Other Causes Of Muscle Weakness

Metabolic Disorders

Mitochondrial

Enzyme deficiencies: Acid maltase, Phosphofructokinase, Carnitine palmitoyltransferase, Hyperpyrexia

Drugs/Toxins: Carbon monoxide, Clofibrate, Chloroquine, Ethanol, Penicillamine, Cimetidine, Lovastatin, Corticosteroids, Ipecac, Zidovudine, Colchicine

Neurological Disorders:

Amyotrophic lateral sclerosis
Guillain-Barré syndrome
Diabetic neuropathies
Myasthenia gravis
Endocrine
Thyroid disease (hypo- and hyper-)
Hypercortisolism
Hyperparathyroidism
Hypokalemia

Muscular Dystrophies

Oculopharyngeal
Limb-girdle
Duchenne's syndrome
Becker's disease
Fascioscapulohumeral

Cancer Related

Paraneoplastic
Hypercalcemia

Infectious

Viral:

Echovirus
Coxsackievirus

Bacterial:

Clostridia
Staphylococcic
Protozoal (eg, toxoplasmosis)
Nematodal (eg, trichinosis)
May present as myositis or myalgia

Therapy of patients with inflammatory muscle disease revolves around maneuvers leading to preservation of range of motion and muscle strength and control of inflammation. Rest and range of motion exercises are usually recommended when muscle inflammation is active. As the disease comes under control, progressive strengthening exercises can be employed.

Pharmacological Therapy

Corticosteroids remain the mainstay of pharmacological therapy of inflammatory myositis. Therapy is usually initiated with high doses of corticosteroids (1 mg/kg/d or greater of prednisone). Within 1 month of initiating therapy, muscle enzymes usually are dramatically improved. At this time, steroid tapering can begin. Many patients' myositis can eventually be controlled with alternate-day steroids; some individuals will enter apparent remissions, then steroids can be further tapered.

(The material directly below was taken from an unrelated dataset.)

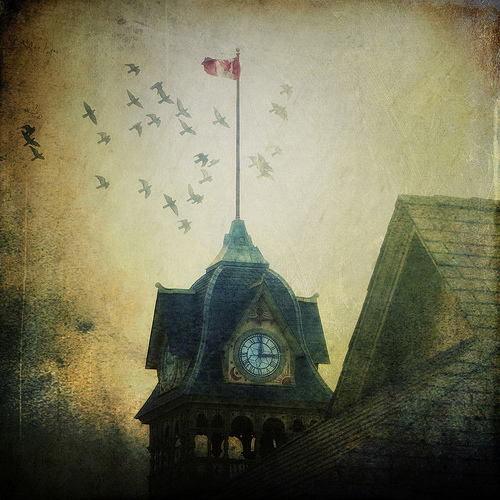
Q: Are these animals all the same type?
A: Yes, all the animals are birds.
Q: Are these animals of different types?
A: No, all the animals are birds.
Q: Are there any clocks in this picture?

The role of other medications is less clear. Addition of azathioprine or methotrexate may allow for more rapid tapering of the corticosteroids. In open-label studies, cyclosporin A and cyclophosphamide have been used successfully in some patients. Intravenous immunoglobulin has also been used successfully in some patients, but the duration of the response is limited. Recent studies have further demonstrated that either a combination of azathioprine and methotrexate or high dose methotrexate with leucovorin rescue may be useful when other therapies are not effective.